In the meantime, the Wesleyan Covenant Association has been working to form the Global Methodist Church — a new traditionalist denomination that plans to break away in the event separation wins approval.
The WCA and other groups are backing the proposed Protocol of Reconciliation and Grace Through Separation, which would allow traditionalist churches — those that support bans on same-sex weddings and “self-avowed practicing” gay clergy — to leave with church property and $25 million in funds.
Meanwhile, Mt. Bethel United Methodist Church in Marietta — which is part of the WCA and North Georgia’s largest congregation — has announced plans to disaffiliate after Haupert-Johnson chose to appoint its senior pastor to a conference position.

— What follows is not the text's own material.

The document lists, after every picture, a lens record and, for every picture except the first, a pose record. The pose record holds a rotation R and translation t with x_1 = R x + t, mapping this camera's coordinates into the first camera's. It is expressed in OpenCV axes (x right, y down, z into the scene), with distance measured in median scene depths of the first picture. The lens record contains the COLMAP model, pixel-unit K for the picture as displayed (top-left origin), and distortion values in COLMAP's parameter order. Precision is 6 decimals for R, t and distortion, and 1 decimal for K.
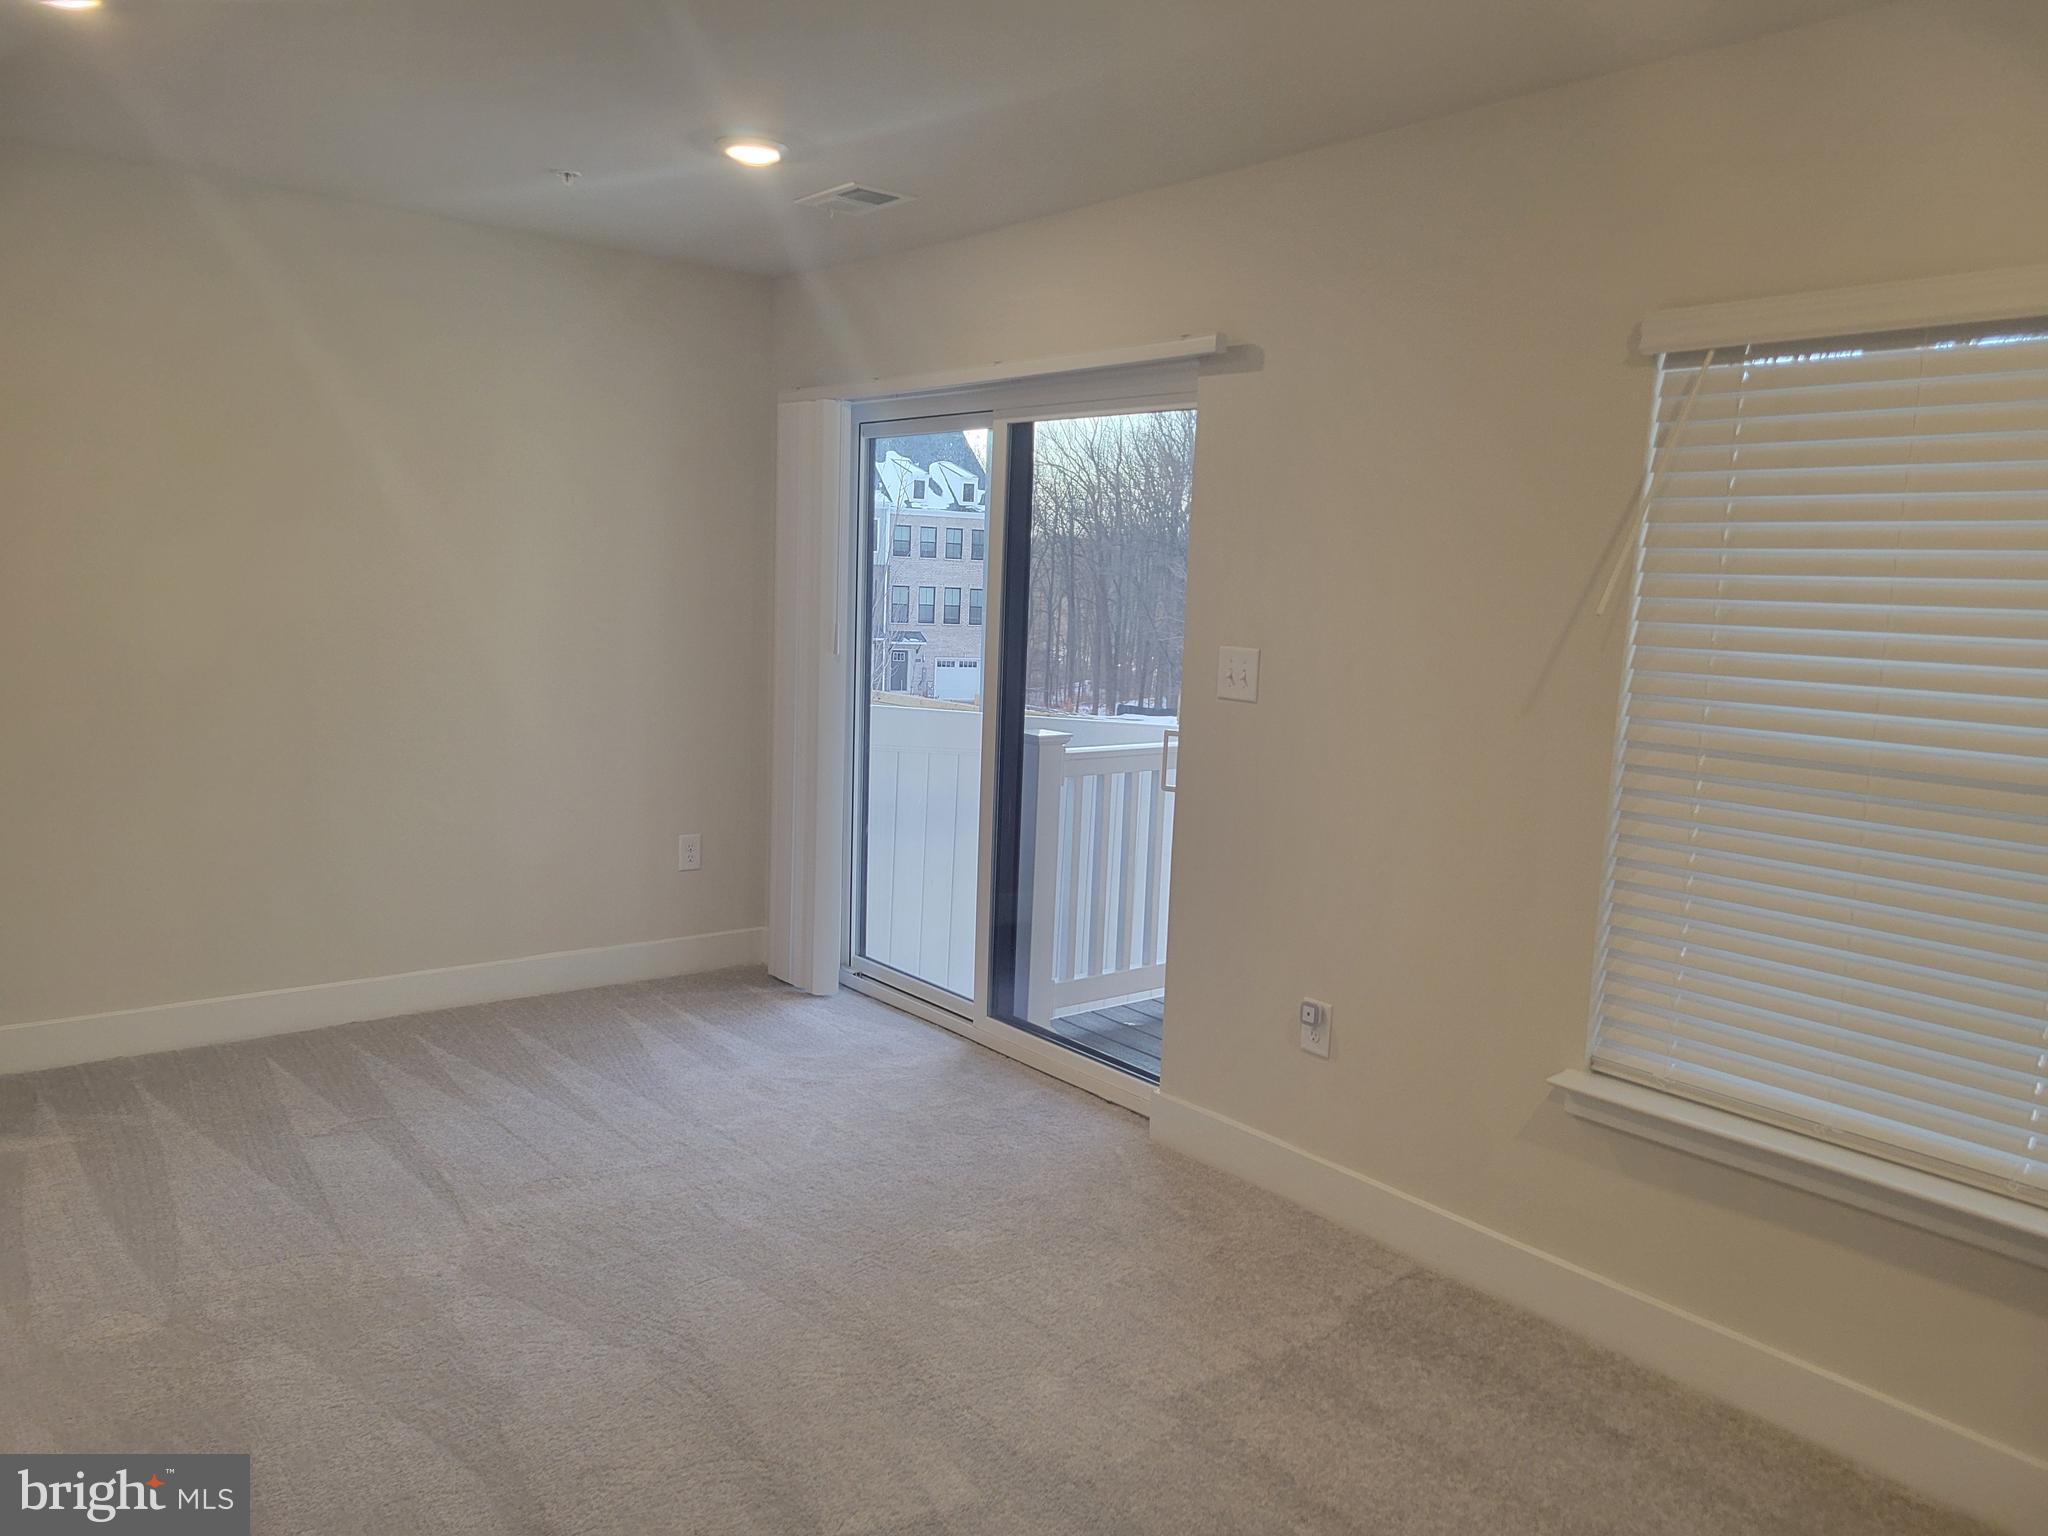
lens RADIAL K [[1534.4, 0, 1024.0], [0, 1534.4, 768.0], [0, 0, 1]] dist [0.069883, -0.001961]
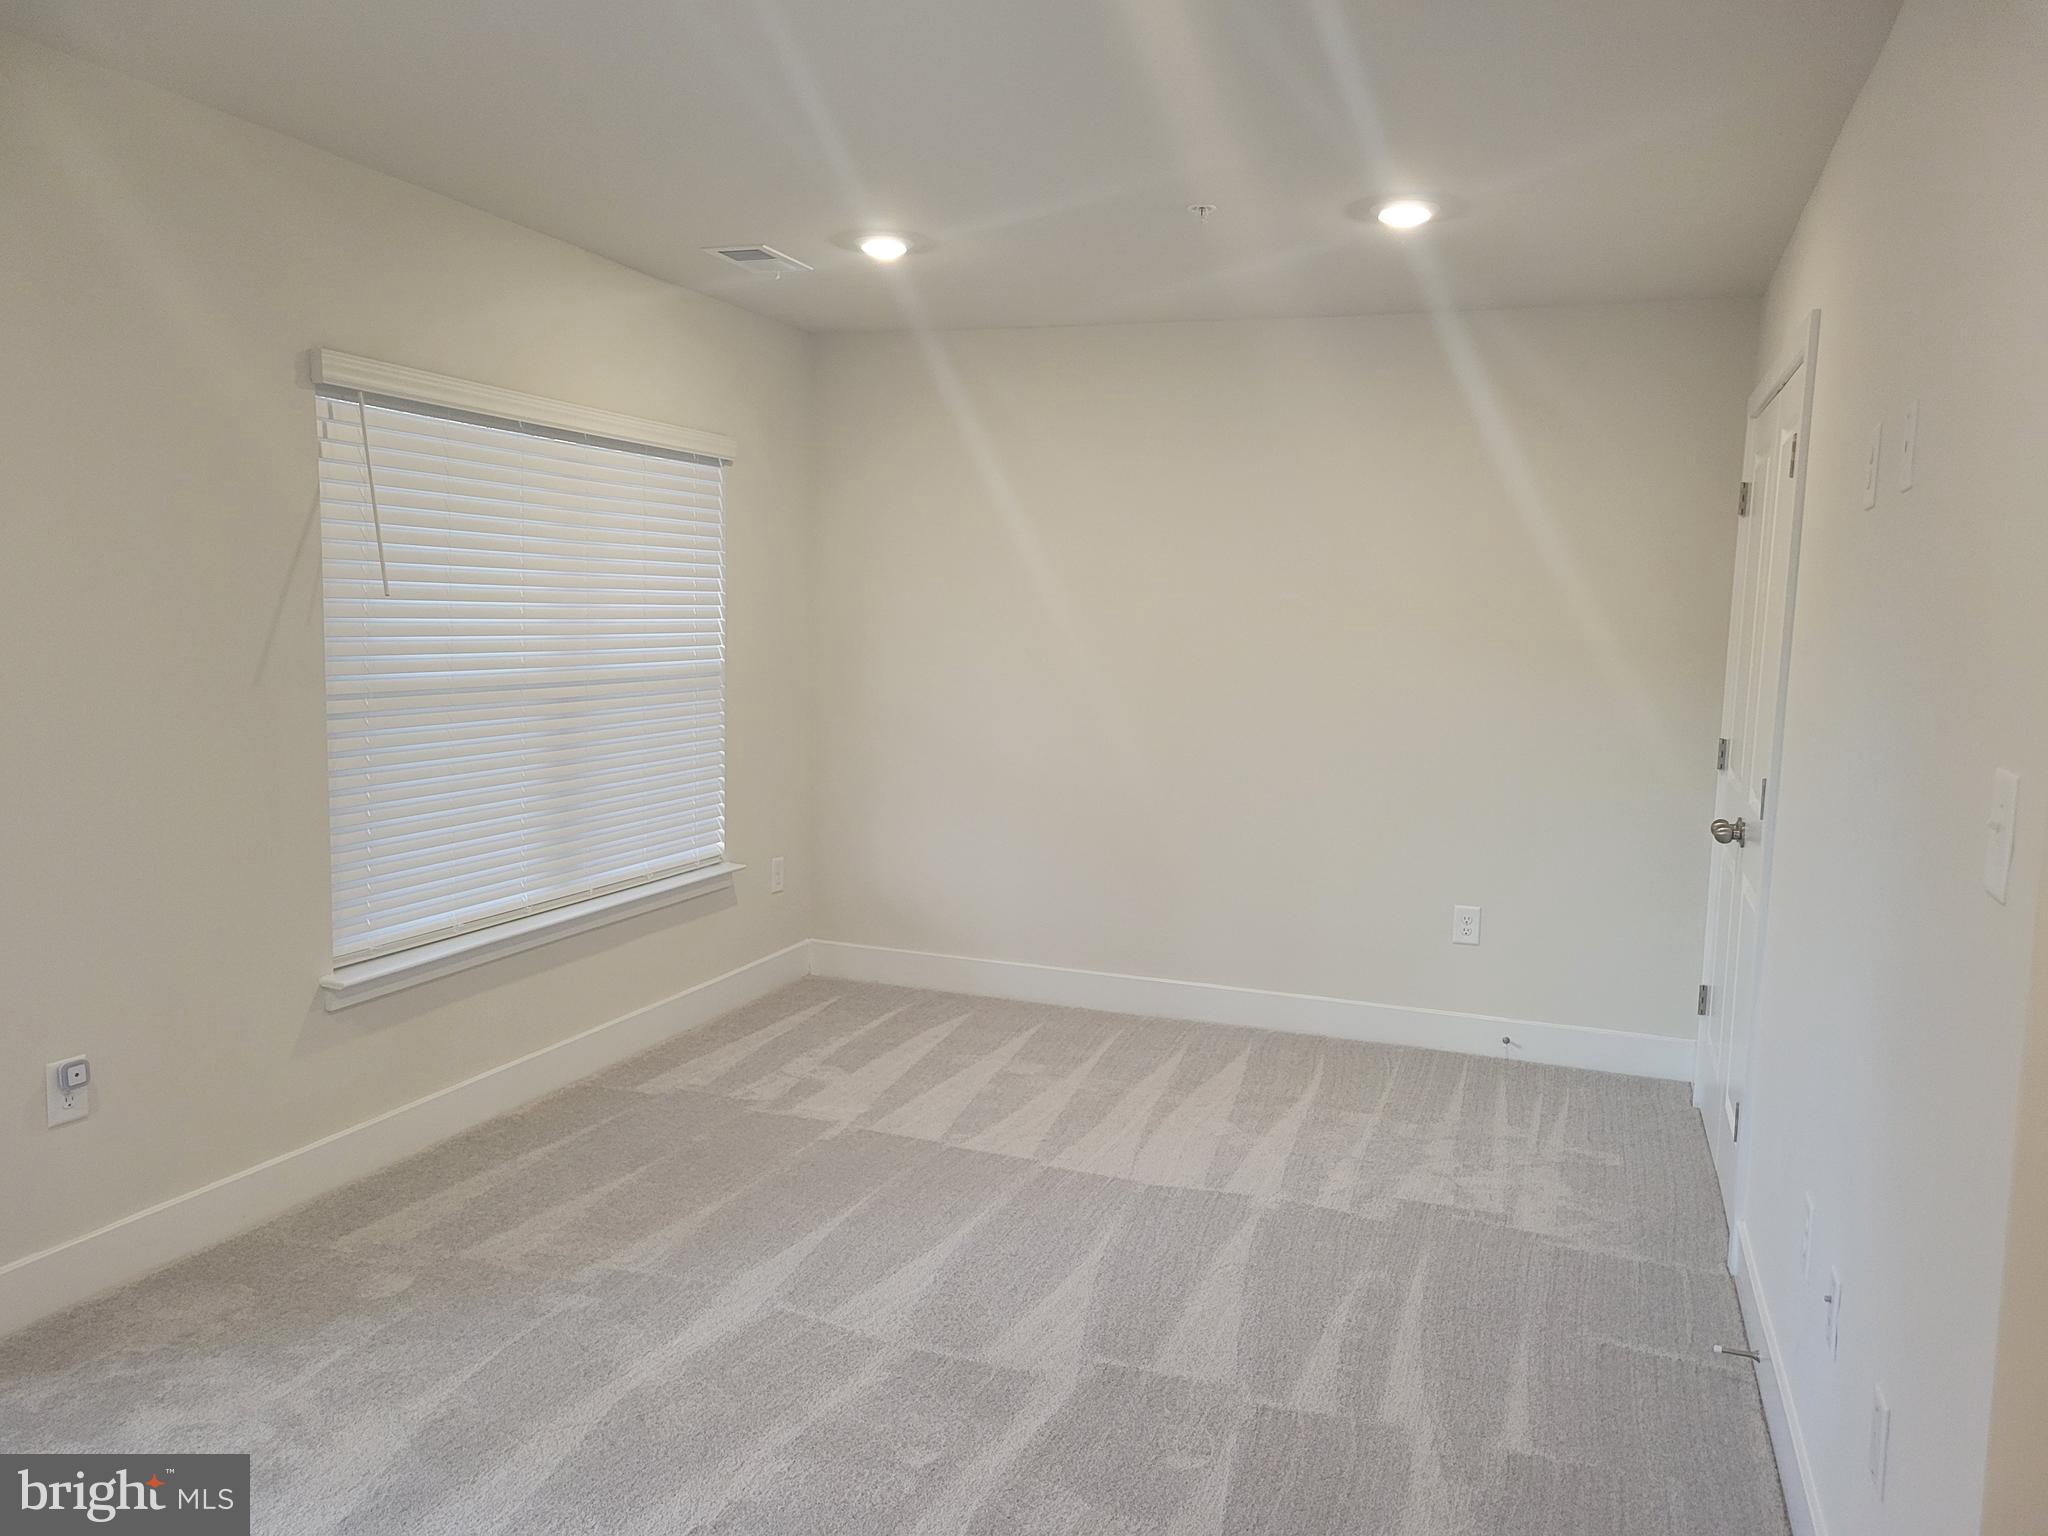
lens RADIAL K [[1534.4, 0, 1024.0], [0, 1534.4, 768.0], [0, 0, 1]] dist [0.069883, -0.001961]
pose [[-0.511129, -0.142295, 0.847643, -0.928039], [0.059863, 0.977912, 0.200260, -0.172481], [-0.857417, 0.153101, -0.491321, 1.120409]]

Jody Ray, the senior pastor, has since surrendered his clergy credentials but remains Mt. Bethel’s lead preacher and chief executive officer.
Mt. Bethel leaders also have filed a complaint against Haupert-Johnson and a district superintendent for what they say was failure to consult on the appointment as required by the Book of Discipline, the denomination’s policy book. Haupert-Johnson has offered a sharply different account from that of Ray and congregation leaders.
Mt. Bethel is mentioned in four questions in the lay group’s ad.
The ad concludes with the question: “Are you willing to post the formula used to calculate the cost to disaffiliate so that churches contemplating this are not targeted or fearful of reprisal?”
Johnna Bain, a spokeswoman for Mt. Bethel, said the church’s leadership team didn’t initiate the group, nor does the church leadership know which laity are part of it.
However, the situation with Mt. Bethel has alarmed a number of traditionalist United Methodists. The Wesleyan Covenant Association, at its April 30-May 1 gathering, passed resolutions criticizing Haupert-Johnson and two other bishops for appointment-making decisions.
“This entire situation is so unfortunate and avoidable. The delay in General Conference and the hopeful approval of the protocol is stretching everyone’s patience,” said Joe Whittemore, a veteran lay leader in the North Georgia Conference.
“We don’t need unwanted changes from any of the parties,” he said. “We can still work together during this time, as shown by the fact that only one of the 70 announced changes in appointments was not desired and accepted by the pastor, the church and the cabinet.”